*EXERCISE*
Reproduce word for word the lines between those holding "Rotkraut-Quiche mit Ziegenkäse" and "unique mit rockig edler Ästhetik startet die", inclusive, and nothing else from the data below.

******

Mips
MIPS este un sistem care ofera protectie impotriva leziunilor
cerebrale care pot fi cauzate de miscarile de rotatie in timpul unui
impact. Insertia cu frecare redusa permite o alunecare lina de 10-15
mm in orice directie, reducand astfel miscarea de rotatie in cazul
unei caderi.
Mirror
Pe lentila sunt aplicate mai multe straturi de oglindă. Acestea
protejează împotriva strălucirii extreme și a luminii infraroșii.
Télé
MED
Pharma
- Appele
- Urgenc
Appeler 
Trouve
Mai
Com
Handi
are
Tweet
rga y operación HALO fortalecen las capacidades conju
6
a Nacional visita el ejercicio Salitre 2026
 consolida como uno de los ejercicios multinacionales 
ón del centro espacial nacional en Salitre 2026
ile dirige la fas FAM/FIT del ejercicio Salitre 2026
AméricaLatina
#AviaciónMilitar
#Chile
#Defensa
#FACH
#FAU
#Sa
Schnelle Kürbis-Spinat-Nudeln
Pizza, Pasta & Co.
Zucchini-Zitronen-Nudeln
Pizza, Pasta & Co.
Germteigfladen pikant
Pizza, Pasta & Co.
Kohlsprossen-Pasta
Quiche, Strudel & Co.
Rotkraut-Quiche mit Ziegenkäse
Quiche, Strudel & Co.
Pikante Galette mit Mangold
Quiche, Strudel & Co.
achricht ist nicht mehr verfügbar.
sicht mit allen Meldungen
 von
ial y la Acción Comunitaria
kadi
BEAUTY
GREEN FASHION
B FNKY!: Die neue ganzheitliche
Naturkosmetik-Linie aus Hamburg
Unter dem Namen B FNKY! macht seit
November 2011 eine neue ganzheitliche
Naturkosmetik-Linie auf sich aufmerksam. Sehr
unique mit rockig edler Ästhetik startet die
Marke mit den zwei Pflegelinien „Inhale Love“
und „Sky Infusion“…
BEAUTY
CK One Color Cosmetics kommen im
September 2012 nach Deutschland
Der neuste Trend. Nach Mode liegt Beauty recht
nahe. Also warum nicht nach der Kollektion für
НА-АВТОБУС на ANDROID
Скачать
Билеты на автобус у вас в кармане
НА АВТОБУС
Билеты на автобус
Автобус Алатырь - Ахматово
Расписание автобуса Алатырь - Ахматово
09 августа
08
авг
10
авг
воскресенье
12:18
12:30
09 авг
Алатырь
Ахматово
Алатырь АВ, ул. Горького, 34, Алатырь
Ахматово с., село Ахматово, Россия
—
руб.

******

*SOLUTION FOR THIS EXERCISE*
Rotkraut-Quiche mit Ziegenkäse
Quiche, Strudel & Co.
Pikante Galette mit Mangold
Quiche, Strudel & Co.
achricht ist nicht mehr verfügbar.
sicht mit allen Meldungen
 von
ial y la Acción Comunitaria
kadi
BEAUTY
GREEN FASHION
B FNKY!: Die neue ganzheitliche
Naturkosmetik-Linie aus Hamburg
Unter dem Namen B FNKY! macht seit
November 2011 eine neue ganzheitliche
Naturkosmetik-Linie auf sich aufmerksam. Sehr
unique mit rockig edler Ästhetik startet die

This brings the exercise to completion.